Fostemsavir is in clinical development for human immunodeficiency virus-1 (HIV-1) infection in heavily treatment-experienced adults. HIV is a virus that damages the cells in the immune system and weakens the body’s ability to fight everyday infections and diseases. HIV infection is incurable but there are effective treatments that enable most infected people to live a healthy life. Antiretroviral (ARV) medicines are used to treat HIV. However, poor adherence and the subsequent development of drug resistance is one reason why HIV treatment can fail. A drug-resistant HIV strain is one which is less susceptible to the effects of one or more anti-HIV drugs. For highly treatment-experienced patients who have failed on a number of treatment regimens and have limited treatment options, complex regimens including drugs to which the virus is partially resistant may be required.
Fostemsavir is given orally as a tablet. It is an ARV medicine that prevents HIV from attaching to host cells.

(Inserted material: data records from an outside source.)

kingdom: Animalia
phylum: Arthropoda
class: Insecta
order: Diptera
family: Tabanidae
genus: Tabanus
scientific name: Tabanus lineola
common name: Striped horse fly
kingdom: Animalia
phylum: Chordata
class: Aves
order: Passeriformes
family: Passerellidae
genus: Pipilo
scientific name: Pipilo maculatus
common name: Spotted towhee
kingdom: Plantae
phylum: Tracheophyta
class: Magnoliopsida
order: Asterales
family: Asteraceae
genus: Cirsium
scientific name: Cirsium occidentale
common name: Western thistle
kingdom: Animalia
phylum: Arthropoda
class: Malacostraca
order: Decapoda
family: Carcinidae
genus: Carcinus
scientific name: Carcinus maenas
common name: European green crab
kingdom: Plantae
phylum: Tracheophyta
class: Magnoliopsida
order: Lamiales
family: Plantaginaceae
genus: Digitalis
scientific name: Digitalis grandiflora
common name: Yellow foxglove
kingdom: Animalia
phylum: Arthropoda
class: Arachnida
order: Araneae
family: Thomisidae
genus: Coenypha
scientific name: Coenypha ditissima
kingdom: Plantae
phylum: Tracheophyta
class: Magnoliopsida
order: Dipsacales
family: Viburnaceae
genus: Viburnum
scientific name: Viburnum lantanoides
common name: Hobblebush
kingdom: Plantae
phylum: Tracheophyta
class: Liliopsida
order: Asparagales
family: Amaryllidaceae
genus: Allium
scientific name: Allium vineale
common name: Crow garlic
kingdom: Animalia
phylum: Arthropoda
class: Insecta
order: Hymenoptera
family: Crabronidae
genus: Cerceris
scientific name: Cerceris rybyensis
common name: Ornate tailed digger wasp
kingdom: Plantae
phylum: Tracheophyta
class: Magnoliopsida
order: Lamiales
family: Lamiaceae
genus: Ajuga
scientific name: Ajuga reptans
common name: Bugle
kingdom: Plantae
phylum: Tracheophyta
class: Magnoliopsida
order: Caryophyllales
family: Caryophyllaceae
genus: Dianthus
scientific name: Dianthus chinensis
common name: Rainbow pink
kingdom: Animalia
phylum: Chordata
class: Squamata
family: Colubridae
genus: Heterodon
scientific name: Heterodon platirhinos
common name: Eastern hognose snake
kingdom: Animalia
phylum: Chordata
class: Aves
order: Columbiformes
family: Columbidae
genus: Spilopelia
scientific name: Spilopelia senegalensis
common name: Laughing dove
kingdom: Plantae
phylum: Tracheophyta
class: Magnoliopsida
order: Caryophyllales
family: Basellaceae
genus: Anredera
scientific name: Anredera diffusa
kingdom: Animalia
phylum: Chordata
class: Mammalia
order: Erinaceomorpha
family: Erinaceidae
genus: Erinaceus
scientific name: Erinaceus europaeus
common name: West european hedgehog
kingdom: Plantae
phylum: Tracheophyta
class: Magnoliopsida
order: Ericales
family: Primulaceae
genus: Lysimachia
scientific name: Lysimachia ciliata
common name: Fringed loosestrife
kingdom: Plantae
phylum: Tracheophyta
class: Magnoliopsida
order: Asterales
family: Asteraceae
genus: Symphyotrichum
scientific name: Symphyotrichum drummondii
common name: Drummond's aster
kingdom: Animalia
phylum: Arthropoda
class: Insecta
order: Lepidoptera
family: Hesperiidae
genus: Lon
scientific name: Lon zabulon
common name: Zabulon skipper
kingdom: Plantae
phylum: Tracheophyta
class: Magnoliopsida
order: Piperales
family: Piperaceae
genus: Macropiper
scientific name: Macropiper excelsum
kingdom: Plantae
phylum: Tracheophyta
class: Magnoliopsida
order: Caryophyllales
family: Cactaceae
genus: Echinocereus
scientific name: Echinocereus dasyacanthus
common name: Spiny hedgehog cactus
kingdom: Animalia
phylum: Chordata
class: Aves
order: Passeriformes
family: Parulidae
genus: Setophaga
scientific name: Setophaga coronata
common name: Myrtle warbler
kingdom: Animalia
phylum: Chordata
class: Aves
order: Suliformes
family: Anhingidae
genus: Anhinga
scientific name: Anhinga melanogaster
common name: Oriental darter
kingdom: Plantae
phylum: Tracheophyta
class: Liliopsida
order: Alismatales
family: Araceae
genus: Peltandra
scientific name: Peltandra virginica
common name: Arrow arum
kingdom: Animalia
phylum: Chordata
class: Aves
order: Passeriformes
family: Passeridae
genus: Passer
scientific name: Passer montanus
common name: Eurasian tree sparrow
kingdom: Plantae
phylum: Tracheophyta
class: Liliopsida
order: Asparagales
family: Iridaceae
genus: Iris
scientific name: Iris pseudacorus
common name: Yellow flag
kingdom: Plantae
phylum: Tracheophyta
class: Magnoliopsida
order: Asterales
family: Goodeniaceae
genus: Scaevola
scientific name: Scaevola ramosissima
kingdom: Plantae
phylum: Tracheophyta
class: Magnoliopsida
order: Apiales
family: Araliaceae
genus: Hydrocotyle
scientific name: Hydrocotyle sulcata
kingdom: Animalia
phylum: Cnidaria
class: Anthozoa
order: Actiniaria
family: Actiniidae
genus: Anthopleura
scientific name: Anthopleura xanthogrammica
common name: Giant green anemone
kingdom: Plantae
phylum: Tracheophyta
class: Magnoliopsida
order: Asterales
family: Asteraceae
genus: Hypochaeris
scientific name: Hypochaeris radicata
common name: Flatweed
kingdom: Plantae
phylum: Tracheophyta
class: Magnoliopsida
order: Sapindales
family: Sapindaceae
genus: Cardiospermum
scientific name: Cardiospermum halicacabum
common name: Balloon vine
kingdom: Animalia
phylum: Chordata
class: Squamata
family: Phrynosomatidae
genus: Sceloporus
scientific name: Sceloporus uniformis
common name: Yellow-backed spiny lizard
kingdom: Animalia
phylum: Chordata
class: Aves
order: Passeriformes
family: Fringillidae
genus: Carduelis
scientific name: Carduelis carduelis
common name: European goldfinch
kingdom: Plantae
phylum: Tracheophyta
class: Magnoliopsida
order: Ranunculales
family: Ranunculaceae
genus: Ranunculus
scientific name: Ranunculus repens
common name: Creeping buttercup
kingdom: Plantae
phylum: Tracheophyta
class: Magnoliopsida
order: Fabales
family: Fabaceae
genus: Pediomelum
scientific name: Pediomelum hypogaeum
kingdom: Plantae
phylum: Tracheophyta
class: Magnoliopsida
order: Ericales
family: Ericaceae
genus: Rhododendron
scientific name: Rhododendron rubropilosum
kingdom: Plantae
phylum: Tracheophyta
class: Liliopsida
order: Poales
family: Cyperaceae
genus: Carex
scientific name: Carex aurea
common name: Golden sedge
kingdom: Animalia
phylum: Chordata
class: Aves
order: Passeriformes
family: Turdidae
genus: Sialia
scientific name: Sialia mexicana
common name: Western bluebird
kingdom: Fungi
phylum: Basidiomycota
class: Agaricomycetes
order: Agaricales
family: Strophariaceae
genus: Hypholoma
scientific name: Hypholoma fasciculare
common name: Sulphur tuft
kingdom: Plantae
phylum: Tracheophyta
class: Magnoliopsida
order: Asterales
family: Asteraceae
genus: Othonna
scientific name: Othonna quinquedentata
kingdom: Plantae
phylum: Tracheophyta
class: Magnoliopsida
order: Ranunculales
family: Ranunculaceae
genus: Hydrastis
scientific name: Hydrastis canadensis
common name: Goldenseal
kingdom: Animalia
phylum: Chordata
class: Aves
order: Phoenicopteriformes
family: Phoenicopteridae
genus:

It acts by binding to a specific protein on the surface of the virus which prevents the virus from attaching to the host immune cells. This first-in-class mechanism of action has the potential to have full activity against HIV strains that have developed resistance. If licensed, fostemsavir will offer a treatment option for patients with HIV-1 infection in heavily treatment-experienced adults who have limited treatment options available.
Bulevirtide is in clinical development for the treatment of chronic hepatitis Delta virus infection in adult patients with compensated liver disease. Hepatitis D is a viral infection of the liver that is dependent on the patient already being infected with hepatitis B virus. The co-infection is thought to be more severe and cause more damage to the liver than hepatitis B alone. Currently there are limited treatment options for the treatment of patients with chronic hepatitis D virus infection.